Prosody based Word Separation Algorithm

For example, the f0 behavior of the candidate word in the final word is different from the candidate word of other positions when stress is applied. To detect the stressed candidate word, f0 is a minimum of 180 Hz and the minimum f0 difference from the previous word is 10 Hz and the maximum f0 for the last candidate word is 140 Hz. Minimum f0 is not set in the range 150-170 because this is a normal speech range and cannot distinguish between a normal word or a stressed candidate word.

We also take the fact that f0 difference of candidate word with previous candidate word is higher whenever it is stressed. So we take maximum f0 range is 140Hz for last candidate word in speech and for candidate word of other positions we take minimum f0 as 180Hz and f0 difference is 10 Hz or more to merge with previous word.

Figure 3.5: Shows input speech after removing dc offset.

Word Separation of Bangla speech by using PWSA

Then noise energy threshold is calculated and candidate word is selected by comparing speech energy with noise energy. So according to our Prosody-based word separation algorithm, the candidate word 'to' is stressed because it receives f0 of 182 Hz and thus merged with the previous word 'Bas'.

Figure 3.15: Speech signal after applying framing and overlapping.

Pseudocode for Training Phase

Pseudocode for Testing Phase

Experimental Details

This is done to verify whether our Prosody-based word separation algorithm is error-prone to specific position of word or not. To see the performance of word separation algorithm on isolated speech, we take 7808 isolated speech. Our proposed Prosody-Based Word Separation Algorithm (PWSA) is based on the fact that relative pitch information is high for subwords of a word.

From the table above, we can see that the word separation accuracy is best if we calculate the noise energy threshold from the 100ms data. The multi-Bangla speech word separation and pitch information and clustering criteria are shown in Table 5. We now conduct an experiment to verify the effectiveness of our prosody-based word separation algorithm.

We also clarify that our prosody-based word segmentation algorithm may or may not segment English speech.

Figure 4.3: Mel-spaced filer bank from our experiment.

Prosody based Word Separation Algorithm

Although Bangla is the fifth highest spoken language [17] in the world, research on speech recognition in Bangla is not satisfactory. In this thesis, the work focuses on establishing an efficient word separation algorithm for speech recognition systems. Crucially, continuous speech does not provide a clear signature, such as pause or silence between words.
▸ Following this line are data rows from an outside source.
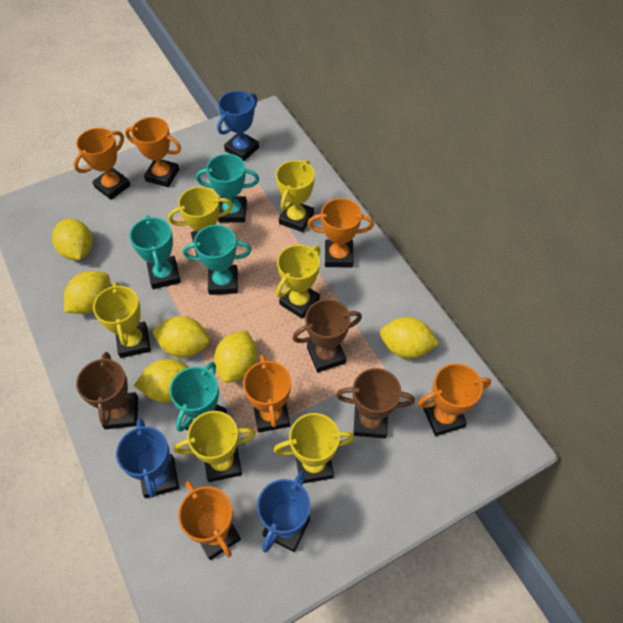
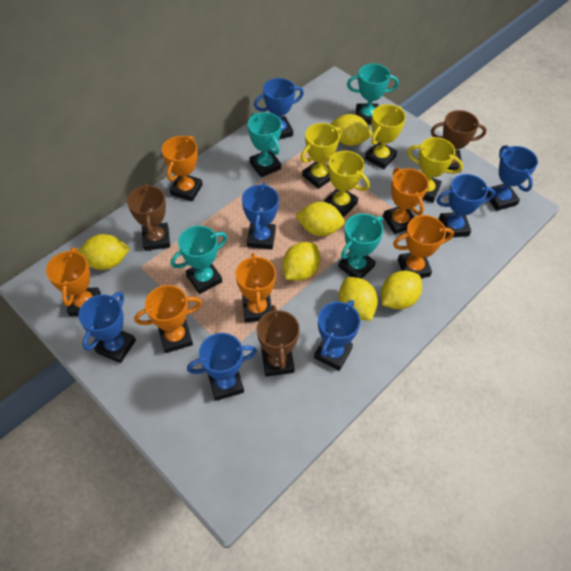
blue trophy: 3 -> 7
yellow trophy: 6 -> 4

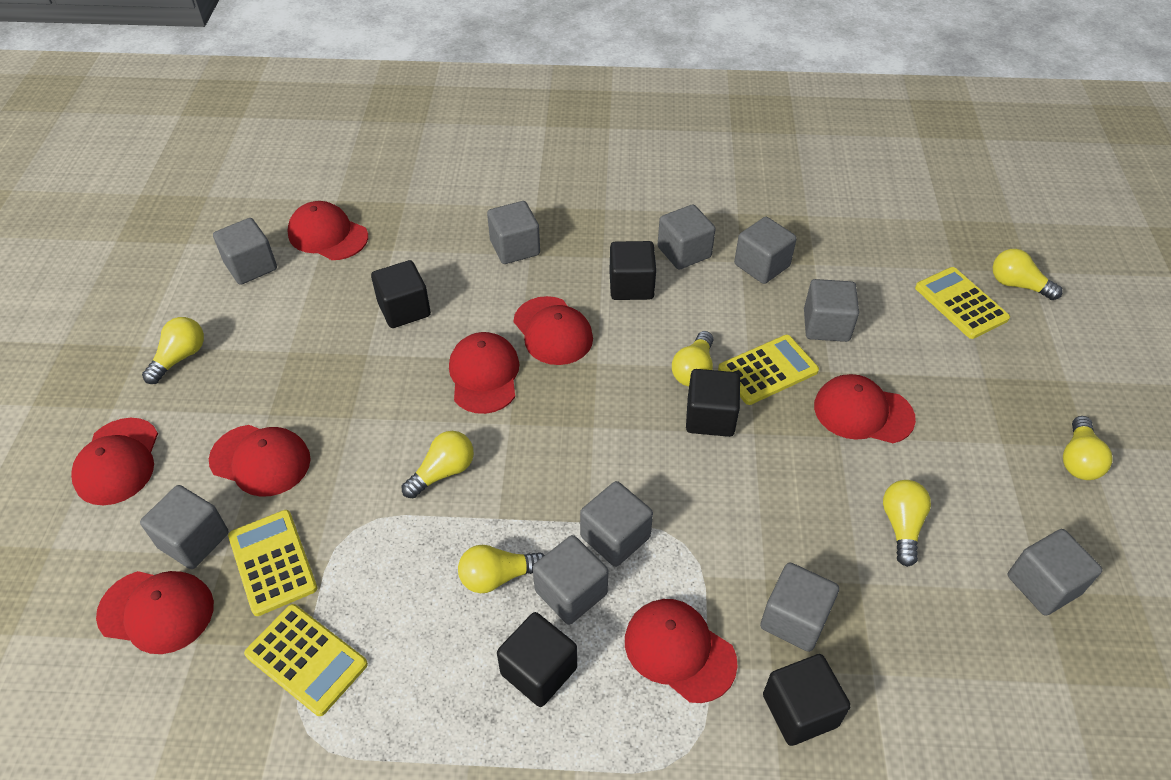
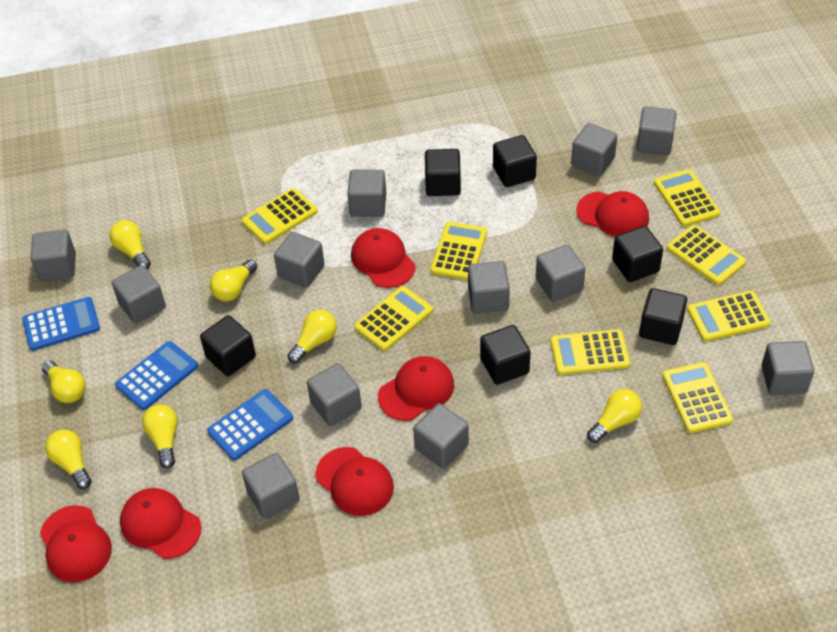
black cube: 5 -> 6
blue calculator: 0 -> 3
grey cube: 10 -> 12
red cap: 8 -> 6
yellow calculator: 4 -> 8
But simply comparing speech energy and zero-crossing rates to noise will not yield a correct result. Because due to our human speech production mechanism, a certain gap may exist within a word, but the existing algorithm [55] incorrectly detects this gap as a gap between words.

Speech Recognition

Prosodic feature has great importance on Language and its behavior varies from language to language (English [60], Hungarian, Finnish [58], Bengali [17] etc. Using our Prosody-based word separation algorithm for word separation performance is also dramatically increased.

Future Research

6] Yuk D., Robust Speech Recognition Using Neurale Networks and Hidden Markov Models-Adaptations Using Non-linear Transformations, Ph. Khan M., Isolated and Continuous Bangla Speech Recognition: Implementation, Performance and application perspective, Proceedings of the seventh International Symposium om naturlig sprogbehandling, SNLP december, Pattaya, Thailand. 35] Wang, C., Seneff, S., Lexical Stress Modeling for Improved Speech Recognition of Spontaneous Telephone Speech in the JUPITER Domain, In Proceedings of the 7th European Conference on Speech Communication and Technology, pp Aalborg, Danmark, september 2001.

40] Werner, S., Keller, E., Fundamentals of Speech Synthesis and Speech Recognition: Basic Concepts, State of the Art, and Future Challenges, Wiley Blackwell, 1994. 45] Rabiner L.R., A Tutorial on Hidden Markov Models and Selected Applications in Speech recognition, In Proceedings of the IEEE, pp. 257-286, vol.